Göklerde ne var, yerde ne varsa (hepsi) Allahındır. Eğer siz içinizdekini açıklar, yahud, gizlerseniz Allah onunla sizi hesaba çeker. Sonra kimi dilerse onu yarlığar, kimi dilerse onu da azâblandırır.
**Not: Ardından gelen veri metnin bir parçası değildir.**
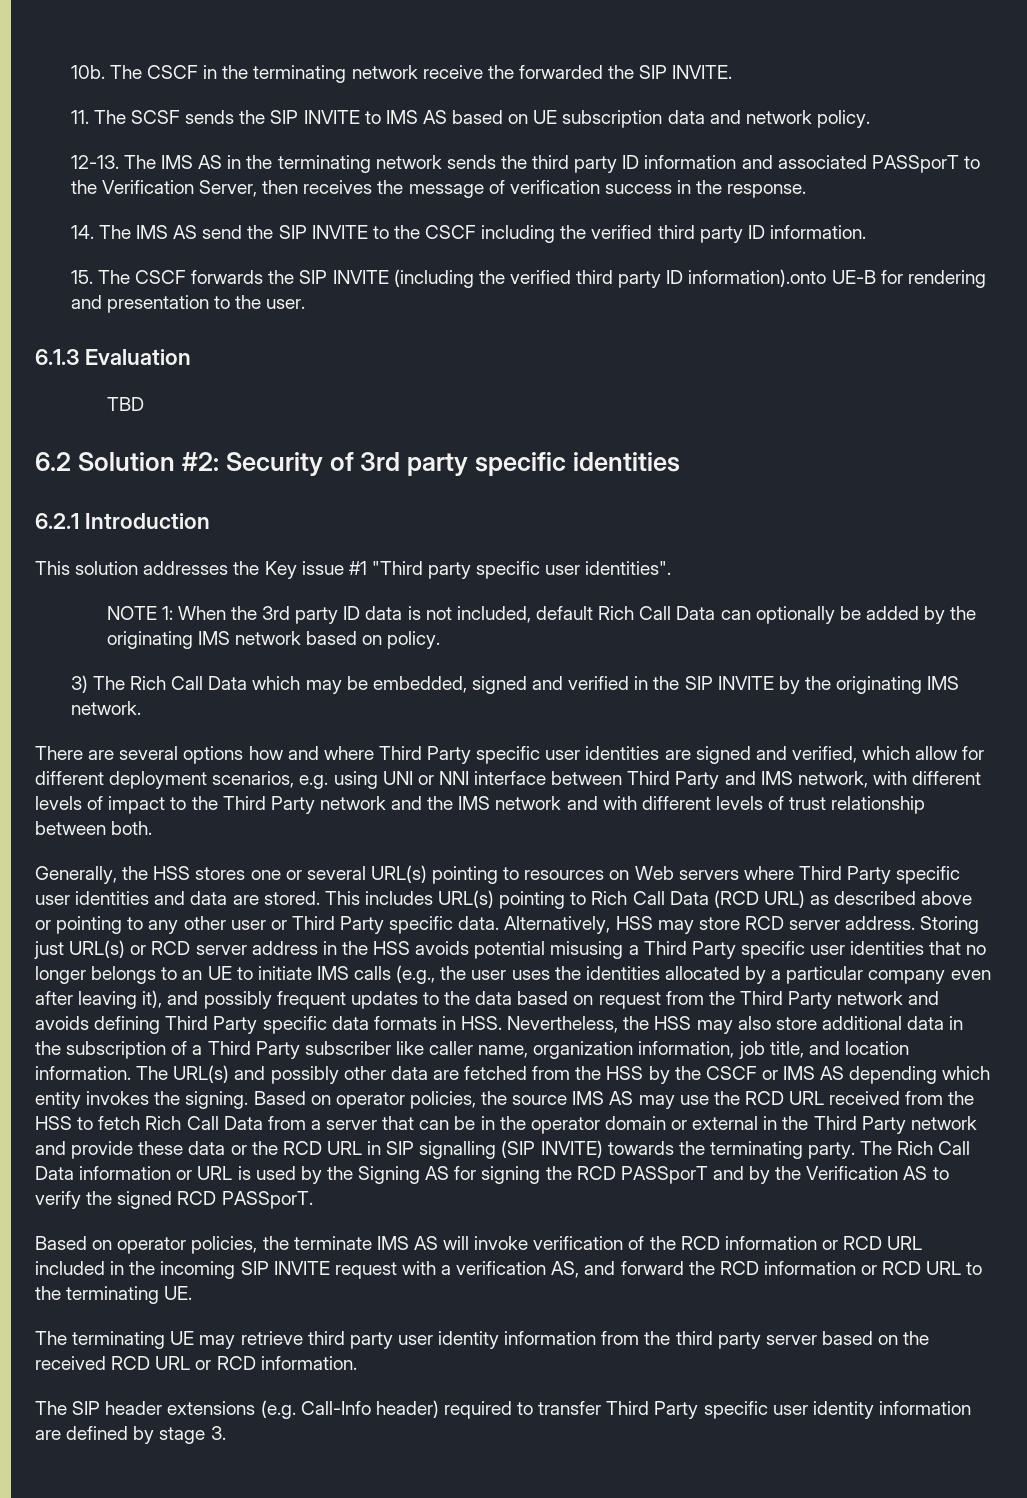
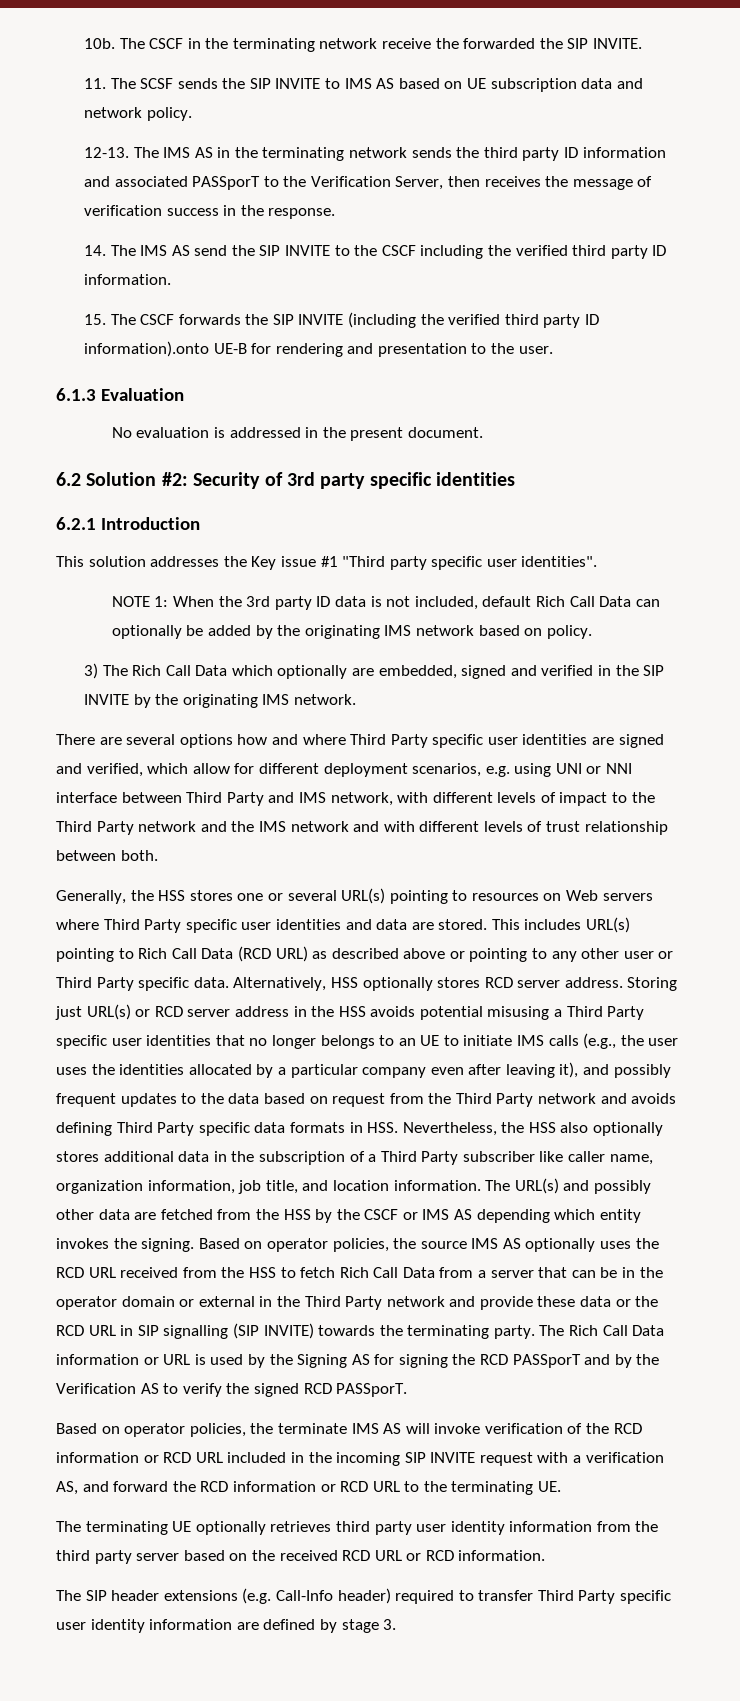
[106,397,144,411] TBD -> [111,427,483,441] No evaluation is addressed in the present document.
[305,676,368,694] may be -> [277,665,375,679] optionally are
[657,917,740,934] may store -> [362,977,481,991] optionally stores
[696,1016,817,1034] may also store -> [560,1122,664,1136] [56,1151,99,1162] also optionally stores
[638,1095,709,1109] may use -> [525,1238,632,1252] optionally uses
[199,1331,303,1349] may retrieve -> [195,1521,332,1535] optionally retrieves

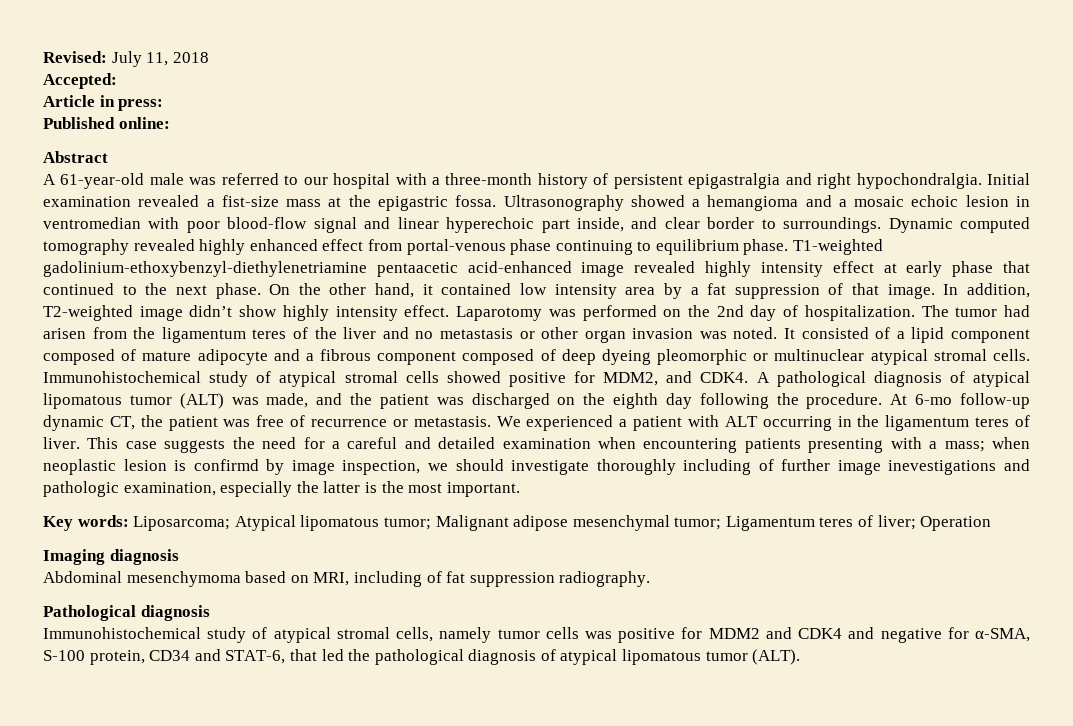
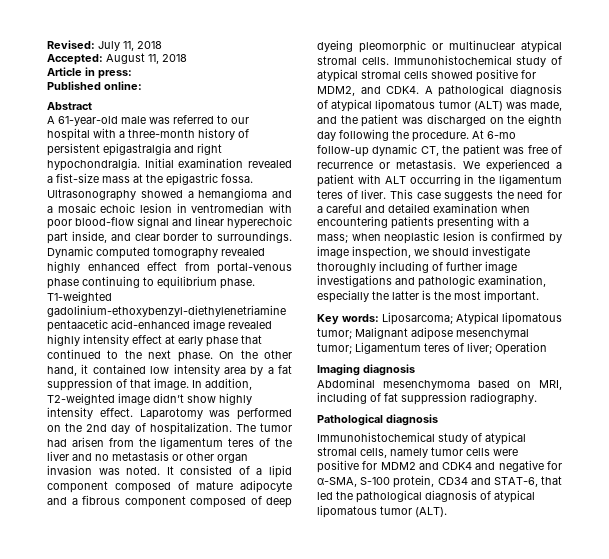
(117, 81) none -> [106,53,187,64] August 11, 2018
[193,459,259,471] confirmd -> [491,231,546,241] confirmed
[888,460,997,475] inevestigations -> [317,275,392,287] investigations
[585,631,612,639] was -> [493,449,518,456] were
Allah her şey'e hakkıyle kaadirdir.

— Hasan Basri Çantay

ءَامَنَ ٱلرَّسُولُ بِمَآ أُنزِلَ إِلَيْهِ مِن رَّبِّهِۦ وَٱلْمُؤْمِنُونَۚ كُلٌّ ءَامَنَ بِٱللَّهِ وَمَلَٰٓئِكَتِهِۦ وَكُتُبِهِۦ وَرُسُلِهِۦ لَا نُفَرِّقُ بَيْنَ أَحَدٍ مِّن رُّسُلِهِۦۚ وَقَالُواْ سَمِعْنَا وَأَطَعْنَاۖ غُفْرَانَكَ رَبَّنَا وَإِلَيْكَ ٱلْمَصِيرُ ﴿٢٨٥

O peygamber de kentlisine Rabbinden indirilene îman etdi, müminler de. (Onlardan) her biri Allaha, onun meleklerine, Kitablarına, peygamberlerine inandı. «Onun (Allanın) peygamberlerinden hiç birini diğerlerinin arasından ayırmayız (hepsine inanırız), dinledik (kabul etdik; emrine) itaat etdik. Ey Rabbimiz, mağfiretini (isteriz). Son varış (ımız) ancak Sanadır» dediler.

— Hasan Basri Çantay

لَا يُكَلِّفُ ٱللَّهُ نَفْسًا إِلَّا وُسْعَهَاۚ لَهَا مَا كَسَبَتْ وَعَلَيْهَا مَا ٱكْتَسَبَتْۗ رَبَّنَا لَا تُؤَاخِذْنَآ إِن نَّسِينَآ أَوْ أَخْطَأْنَاۚ رَبَّنَا وَلَا تَحْمِلْ عَلَيْنَآ إِصْرًا كَمَا حَمَلْتَهُۥ عَلَى ٱلَّذِينَ مِن قَبْلِنَاۚ رَبَّنَا وَلَا تُحَمِّلْنَا مَا لَا طَاقَةَ لَنَا بِهِۦۖ وَٱعْفُ عَنَّا وَٱغْفِرْ لَنَا وَٱرْحَمْنَآۚ أَنتَ مَوْلَىٰنَا فَٱنصُرْنَا عَلَى ٱلْقَوْمِ ٱلْكَٰفِرِينَ ﴿٢٨٦

Allah hiç bir kimseye gücünün yeteceğinden başkasını yüklemez. (Herkesin) kazandığı (hayır) kendi fâidesine, yapdığı (Şer) kendi zararınadır. «Ey Rabbimiz, unutduk, yahud yanıldıysak bizi tutub sorguya çekme. Ey Rabbimiz, bizden evvelki (ümmet) lere yüklediğin gibi üstümüze ağır bir yük yükleme. Ey Rabbimiz, taakat getiremeyeceğimizi bize taşıtma. Bizden (saadır olan günahları) sil, bağışla, bizi yarlığa, bizi esirge. Sen mevlâmızsın bizim. Artık kâfirler güruhuna karşı da bize yardım et».